Assistir à GloboNews me dá uma ansiedade enorme. É como estar à beira do gramado vendo o meu time perder de goleada e, por ordens médicas, devo desligar e desligar-me. Aliás, nem vou esperar a segunda-feira para me abster do mau hábito! Assim como há décadas decidi nunca mais colocar um cigarro na boca, retomarei a prática de me informar apenas através dos “jornais mudos”.
O problema é que só resta um deles impresso no Rio de Janeiro e nem banca de jornal existe mais. Fazer o quê? Recorrer à internet – o que requer muita vigilância, pois pode ser um meio ótimo ou péssimo. É a história da diferença entre o remédio e o veneno: a dose.

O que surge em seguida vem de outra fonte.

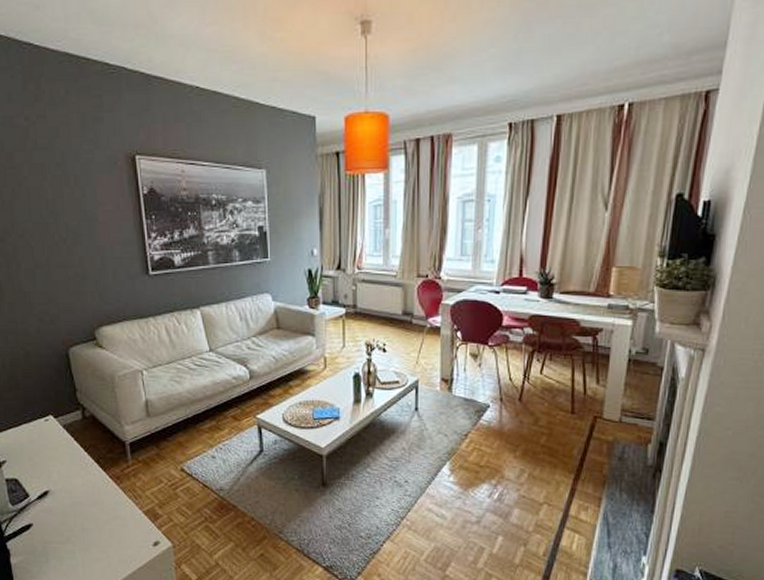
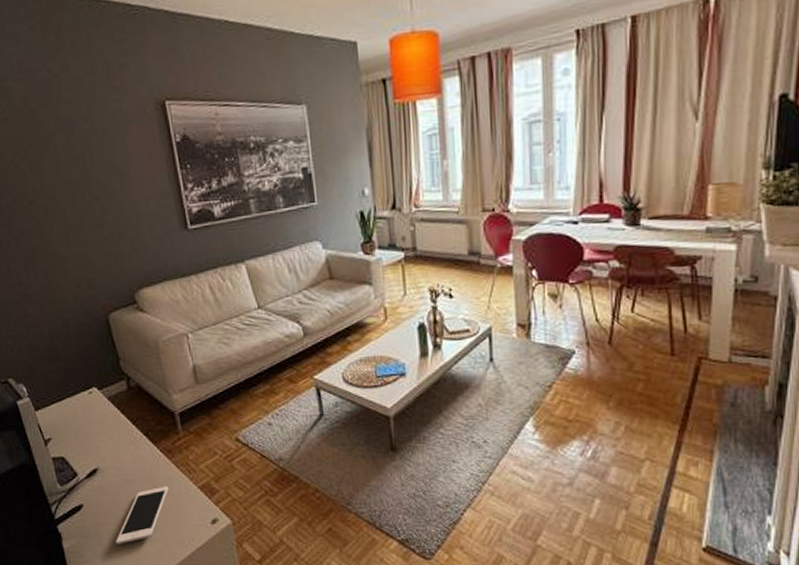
cell phone: none [61,509,115,562] -> present [115,486,168,544]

Podemos ler o jornal que quisermos. Todos estão ao nosso alcance, isto é – ao alcance de quem não leva “choque” no teclado do computador. Mas foi no Globo impresso que li, hoje, uma reportagem espetacular: uma mulher de 38 anos, presa por dar golpes, fingindo ter 12 anos. De idade!
É isso mesmo. Na linha do caso absurdo do ex-juiz de São Paulo, Edward Albert Lancelot Dodd Canterbury Caterham Wickfield. E bastou ler a manchete para eu me lembrar da Mulher de Trinta Anos, de Balzac. Como reagiria o escritor francês do século XIX diante de tal notícia?
É fato que está cada vez mais difícil acertar a idade das mulheres. Hoje, Balzac certamente teria que repensar o seu romance. Tenho amigas de 70 que poderiam dizer que têm 20 ou 30 anos a menos. Mas uma mulher de 38 fingir ter 12 anos?!
Quanto a mim, jamais conseguirei esconder a idade. Seria preciso dizer o impensável, que, por exemplo, eu não me divertia com Rin-Tin-Tin na TV, que não falsifiquei minha identidade para assistir à estreia de Tubarão no cinema, que não era um dos 156 mil torcedores no Maracanã na vitória do Flamengo sobre o Atlético Mineiro em junho de 1980.
Como não bastasse, a dificuldade para recuperar a minha senha no site Gov.Br. também denuncia a minha juventude. Eu a esqueço frequentemente e não adianta meu amigo Murilo dizer que é fácil, que basta seguir o passo-a-passo: “aproxime a tela do celular, afaste a tela do celular, aproxime a tela do celular, afaste a tela do celular, aproxime a tela do celular, sessão encerrada!”